» Problem statement
Answer these questions using the passage on measuring domestic violence:
1. Who argues for using multiple measures to improve measurement?
2. Which structured, quantitative instrument does the passage name?
3. What social issue does the summary give as an example?

This debate over how to measure domestic violence shows the benefits of using both qualitative and quantitative research approaches and considering both positivist and nonpositivist arguments about measurement. DeKeseredy, for example, makes a case for the use of multiple measures to further enhance measurement. He argues that using open-ended, supplemental questions in addition to such quantitative measures as the Conflict Tactics Scale increases the chance that silent or forgetful participants may reveal abuse not reported in the context of the structured, closed-ended instrument. In summary, we see that careful definition of terms, inclusion of both qualitative and quantitative research, improvement of measurement instruments, and use of multiple forms of measurement all advance our understanding of the dynamics of important social issues, such as violence against women.

» Data section

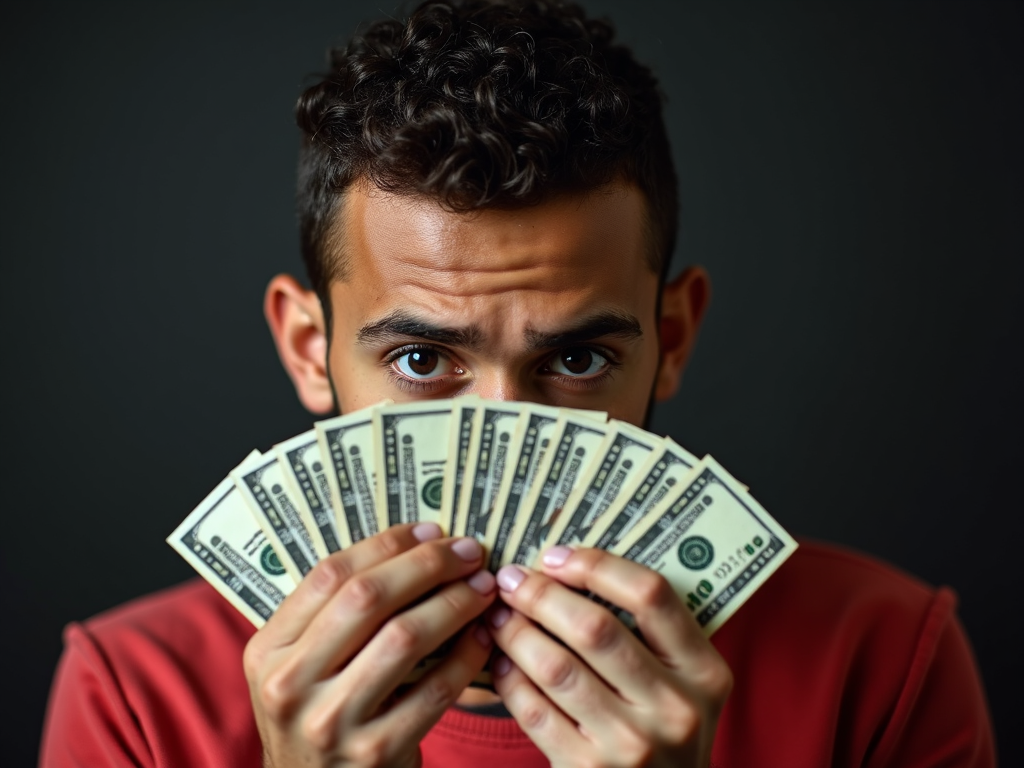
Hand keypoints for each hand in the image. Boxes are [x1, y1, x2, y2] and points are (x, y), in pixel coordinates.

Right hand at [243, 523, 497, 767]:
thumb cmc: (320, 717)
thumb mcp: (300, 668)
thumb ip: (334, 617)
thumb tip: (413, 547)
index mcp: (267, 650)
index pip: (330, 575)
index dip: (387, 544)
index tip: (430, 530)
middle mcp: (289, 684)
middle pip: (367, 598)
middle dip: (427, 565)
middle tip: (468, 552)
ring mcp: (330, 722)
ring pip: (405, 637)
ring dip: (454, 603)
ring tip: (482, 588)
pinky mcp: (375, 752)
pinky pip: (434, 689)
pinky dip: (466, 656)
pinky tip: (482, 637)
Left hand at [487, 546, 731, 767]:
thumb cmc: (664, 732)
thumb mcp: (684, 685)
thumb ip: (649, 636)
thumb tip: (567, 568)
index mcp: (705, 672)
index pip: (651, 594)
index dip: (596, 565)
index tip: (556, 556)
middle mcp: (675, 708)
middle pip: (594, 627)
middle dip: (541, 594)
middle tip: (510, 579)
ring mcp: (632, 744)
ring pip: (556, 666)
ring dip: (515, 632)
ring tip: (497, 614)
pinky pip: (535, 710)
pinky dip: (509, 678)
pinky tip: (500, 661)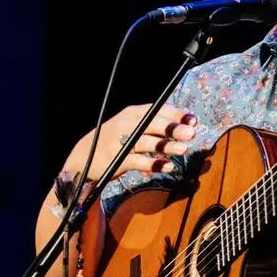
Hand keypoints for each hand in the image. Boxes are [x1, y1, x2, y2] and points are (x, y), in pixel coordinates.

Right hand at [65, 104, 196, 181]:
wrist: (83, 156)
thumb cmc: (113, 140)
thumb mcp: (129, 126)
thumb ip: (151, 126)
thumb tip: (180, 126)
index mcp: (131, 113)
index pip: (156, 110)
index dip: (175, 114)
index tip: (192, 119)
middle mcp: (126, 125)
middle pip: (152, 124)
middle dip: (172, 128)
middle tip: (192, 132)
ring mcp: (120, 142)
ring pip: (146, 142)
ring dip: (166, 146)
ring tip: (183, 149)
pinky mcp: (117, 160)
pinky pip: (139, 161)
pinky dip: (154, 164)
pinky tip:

» Task solution
1. DeKeseredy
2. The Conflict Tactics Scale
3. Violence against women